:: To do ::
Each line in the entries that has the word "lines" has to be copied.

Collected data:
========================================

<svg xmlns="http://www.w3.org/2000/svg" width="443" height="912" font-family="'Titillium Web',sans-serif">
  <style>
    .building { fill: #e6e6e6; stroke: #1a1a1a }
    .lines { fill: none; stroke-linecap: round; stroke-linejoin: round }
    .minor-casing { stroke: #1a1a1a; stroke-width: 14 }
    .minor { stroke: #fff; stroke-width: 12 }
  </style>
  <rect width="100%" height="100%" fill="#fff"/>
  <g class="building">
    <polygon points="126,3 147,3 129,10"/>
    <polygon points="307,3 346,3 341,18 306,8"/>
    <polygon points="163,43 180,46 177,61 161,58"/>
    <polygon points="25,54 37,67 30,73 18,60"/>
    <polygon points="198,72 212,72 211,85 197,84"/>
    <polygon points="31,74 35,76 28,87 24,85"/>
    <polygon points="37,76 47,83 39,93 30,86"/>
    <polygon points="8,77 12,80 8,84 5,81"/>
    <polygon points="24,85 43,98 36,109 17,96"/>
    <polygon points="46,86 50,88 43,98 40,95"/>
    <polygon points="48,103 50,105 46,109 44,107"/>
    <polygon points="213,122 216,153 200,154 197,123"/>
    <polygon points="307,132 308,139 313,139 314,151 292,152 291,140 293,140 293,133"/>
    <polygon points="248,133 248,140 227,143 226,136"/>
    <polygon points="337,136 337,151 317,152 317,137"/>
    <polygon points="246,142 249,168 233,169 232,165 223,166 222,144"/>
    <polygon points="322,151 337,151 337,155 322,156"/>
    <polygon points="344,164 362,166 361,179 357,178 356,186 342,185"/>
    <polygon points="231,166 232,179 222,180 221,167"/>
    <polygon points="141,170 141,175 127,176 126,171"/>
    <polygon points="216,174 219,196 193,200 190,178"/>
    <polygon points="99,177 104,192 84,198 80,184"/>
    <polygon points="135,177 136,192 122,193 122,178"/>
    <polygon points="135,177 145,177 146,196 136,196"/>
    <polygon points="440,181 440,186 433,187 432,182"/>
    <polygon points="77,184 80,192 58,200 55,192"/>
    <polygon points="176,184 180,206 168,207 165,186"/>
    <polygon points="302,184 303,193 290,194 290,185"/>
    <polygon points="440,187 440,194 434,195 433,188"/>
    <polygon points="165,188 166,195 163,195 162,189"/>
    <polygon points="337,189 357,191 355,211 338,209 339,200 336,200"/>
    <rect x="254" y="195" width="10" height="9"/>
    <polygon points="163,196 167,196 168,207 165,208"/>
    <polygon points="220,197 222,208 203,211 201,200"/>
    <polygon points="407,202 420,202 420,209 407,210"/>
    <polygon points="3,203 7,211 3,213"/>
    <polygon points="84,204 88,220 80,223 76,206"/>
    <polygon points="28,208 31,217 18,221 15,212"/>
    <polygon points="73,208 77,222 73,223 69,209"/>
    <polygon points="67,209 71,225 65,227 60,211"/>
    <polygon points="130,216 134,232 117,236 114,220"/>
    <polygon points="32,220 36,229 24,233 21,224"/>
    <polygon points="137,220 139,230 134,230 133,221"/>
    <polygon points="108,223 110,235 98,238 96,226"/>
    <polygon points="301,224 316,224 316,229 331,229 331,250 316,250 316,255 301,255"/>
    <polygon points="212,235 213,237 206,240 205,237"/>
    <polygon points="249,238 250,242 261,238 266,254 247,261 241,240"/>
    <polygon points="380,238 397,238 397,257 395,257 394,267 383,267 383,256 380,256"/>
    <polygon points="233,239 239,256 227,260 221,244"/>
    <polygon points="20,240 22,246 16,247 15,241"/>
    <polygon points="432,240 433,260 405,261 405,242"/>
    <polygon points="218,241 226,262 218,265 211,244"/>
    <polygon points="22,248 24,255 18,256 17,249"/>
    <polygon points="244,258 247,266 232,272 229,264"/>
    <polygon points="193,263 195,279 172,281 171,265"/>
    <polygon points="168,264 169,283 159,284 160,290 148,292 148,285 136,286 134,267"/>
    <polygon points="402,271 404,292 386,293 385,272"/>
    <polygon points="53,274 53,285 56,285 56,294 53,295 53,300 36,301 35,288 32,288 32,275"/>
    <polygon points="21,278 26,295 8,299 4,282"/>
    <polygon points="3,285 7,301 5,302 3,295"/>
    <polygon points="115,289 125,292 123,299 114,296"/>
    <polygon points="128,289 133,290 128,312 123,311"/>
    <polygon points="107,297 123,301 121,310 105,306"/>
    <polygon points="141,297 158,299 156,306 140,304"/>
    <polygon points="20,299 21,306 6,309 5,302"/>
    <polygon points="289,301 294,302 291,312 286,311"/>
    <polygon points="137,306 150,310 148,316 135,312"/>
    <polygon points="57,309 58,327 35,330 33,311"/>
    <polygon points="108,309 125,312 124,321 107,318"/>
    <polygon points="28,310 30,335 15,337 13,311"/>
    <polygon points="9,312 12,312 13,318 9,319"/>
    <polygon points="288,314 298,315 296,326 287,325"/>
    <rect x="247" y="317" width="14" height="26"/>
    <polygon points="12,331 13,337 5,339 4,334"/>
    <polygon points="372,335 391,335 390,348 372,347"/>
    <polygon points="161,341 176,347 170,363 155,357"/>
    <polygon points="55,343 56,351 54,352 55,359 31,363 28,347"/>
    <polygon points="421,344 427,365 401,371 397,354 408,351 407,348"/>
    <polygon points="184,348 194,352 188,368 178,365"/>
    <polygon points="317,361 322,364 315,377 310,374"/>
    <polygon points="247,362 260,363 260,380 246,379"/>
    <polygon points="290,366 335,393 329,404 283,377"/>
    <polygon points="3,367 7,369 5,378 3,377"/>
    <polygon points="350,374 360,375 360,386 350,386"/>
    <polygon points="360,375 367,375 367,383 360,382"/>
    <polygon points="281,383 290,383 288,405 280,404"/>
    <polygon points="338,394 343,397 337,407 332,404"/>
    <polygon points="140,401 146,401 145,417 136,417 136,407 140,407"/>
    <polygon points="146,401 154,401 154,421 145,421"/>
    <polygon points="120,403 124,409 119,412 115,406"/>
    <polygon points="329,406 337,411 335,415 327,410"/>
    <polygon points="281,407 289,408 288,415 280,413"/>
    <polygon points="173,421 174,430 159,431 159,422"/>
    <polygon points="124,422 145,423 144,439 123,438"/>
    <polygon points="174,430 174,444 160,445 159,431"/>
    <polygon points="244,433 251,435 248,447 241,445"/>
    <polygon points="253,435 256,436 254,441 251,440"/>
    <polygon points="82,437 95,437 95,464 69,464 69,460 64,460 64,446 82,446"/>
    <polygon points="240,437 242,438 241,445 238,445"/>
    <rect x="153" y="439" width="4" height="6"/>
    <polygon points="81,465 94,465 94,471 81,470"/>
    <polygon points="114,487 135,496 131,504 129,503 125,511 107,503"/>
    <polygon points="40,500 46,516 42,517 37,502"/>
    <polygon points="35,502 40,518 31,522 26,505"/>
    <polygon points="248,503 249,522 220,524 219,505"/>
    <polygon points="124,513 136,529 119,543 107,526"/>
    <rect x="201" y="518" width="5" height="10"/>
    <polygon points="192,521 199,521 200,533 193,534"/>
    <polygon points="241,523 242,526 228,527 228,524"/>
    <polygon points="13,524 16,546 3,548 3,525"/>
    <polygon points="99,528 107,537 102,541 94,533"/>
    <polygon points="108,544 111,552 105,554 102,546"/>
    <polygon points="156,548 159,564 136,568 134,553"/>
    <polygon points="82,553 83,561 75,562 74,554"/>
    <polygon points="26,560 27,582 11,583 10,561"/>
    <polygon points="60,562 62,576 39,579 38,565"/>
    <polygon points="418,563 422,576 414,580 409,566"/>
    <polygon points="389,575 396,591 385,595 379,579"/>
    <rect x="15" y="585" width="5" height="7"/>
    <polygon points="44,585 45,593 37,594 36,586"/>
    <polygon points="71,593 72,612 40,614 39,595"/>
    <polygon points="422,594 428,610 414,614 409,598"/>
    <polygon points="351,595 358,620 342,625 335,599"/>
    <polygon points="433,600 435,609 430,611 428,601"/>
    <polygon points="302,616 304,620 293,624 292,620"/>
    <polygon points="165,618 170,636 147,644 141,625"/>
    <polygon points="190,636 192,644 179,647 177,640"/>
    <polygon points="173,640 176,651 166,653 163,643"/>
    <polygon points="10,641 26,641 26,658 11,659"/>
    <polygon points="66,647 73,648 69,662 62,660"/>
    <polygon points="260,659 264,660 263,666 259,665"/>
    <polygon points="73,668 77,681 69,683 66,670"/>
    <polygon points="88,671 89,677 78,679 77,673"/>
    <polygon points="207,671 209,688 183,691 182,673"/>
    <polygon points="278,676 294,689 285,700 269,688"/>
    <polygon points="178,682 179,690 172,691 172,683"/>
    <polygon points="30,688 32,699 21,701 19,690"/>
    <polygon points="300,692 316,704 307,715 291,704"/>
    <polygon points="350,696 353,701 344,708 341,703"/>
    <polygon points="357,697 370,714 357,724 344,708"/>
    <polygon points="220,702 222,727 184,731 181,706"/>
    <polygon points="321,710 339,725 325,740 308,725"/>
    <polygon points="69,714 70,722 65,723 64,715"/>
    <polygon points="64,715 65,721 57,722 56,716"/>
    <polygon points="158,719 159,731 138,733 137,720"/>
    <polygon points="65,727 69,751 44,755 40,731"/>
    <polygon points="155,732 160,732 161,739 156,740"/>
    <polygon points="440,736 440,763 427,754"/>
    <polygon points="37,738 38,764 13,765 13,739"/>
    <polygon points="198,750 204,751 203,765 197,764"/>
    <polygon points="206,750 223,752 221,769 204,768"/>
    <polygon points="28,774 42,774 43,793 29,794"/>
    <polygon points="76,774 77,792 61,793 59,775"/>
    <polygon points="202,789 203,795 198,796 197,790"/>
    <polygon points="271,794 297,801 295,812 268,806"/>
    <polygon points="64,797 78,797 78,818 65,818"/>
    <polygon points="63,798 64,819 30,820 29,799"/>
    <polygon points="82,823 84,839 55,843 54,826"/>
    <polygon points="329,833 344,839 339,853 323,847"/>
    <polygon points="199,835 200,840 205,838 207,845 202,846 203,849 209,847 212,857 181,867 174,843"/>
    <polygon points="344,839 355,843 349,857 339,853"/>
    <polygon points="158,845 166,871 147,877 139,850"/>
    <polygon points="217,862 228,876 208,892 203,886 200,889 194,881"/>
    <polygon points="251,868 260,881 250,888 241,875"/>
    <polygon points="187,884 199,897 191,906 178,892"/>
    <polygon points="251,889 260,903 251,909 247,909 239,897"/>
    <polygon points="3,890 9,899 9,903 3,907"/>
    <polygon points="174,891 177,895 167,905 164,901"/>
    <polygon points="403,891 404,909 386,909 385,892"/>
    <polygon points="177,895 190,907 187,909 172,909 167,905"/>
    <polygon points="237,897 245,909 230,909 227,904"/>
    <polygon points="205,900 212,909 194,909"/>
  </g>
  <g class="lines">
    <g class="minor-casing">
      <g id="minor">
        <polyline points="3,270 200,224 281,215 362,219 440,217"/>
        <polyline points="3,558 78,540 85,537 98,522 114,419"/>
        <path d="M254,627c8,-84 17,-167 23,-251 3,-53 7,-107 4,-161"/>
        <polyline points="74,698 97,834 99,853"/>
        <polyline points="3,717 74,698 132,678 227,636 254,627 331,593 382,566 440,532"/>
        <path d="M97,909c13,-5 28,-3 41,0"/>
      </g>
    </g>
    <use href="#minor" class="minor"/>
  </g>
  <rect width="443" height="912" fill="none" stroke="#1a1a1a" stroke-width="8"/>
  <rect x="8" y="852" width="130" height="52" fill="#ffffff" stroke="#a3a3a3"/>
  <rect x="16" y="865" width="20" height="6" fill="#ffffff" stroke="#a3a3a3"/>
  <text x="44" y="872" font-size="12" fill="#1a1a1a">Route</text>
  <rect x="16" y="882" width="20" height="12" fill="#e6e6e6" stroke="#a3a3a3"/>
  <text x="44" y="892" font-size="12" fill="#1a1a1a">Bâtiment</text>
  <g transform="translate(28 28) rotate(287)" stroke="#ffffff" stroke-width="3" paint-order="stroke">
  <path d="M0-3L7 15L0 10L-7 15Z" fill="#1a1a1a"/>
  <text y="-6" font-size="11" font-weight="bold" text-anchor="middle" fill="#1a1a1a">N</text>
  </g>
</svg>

========================================

:: Answer to this problem ::
    .lines { fill: none; stroke-linecap: round; stroke-linejoin: round }
  <g class="lines">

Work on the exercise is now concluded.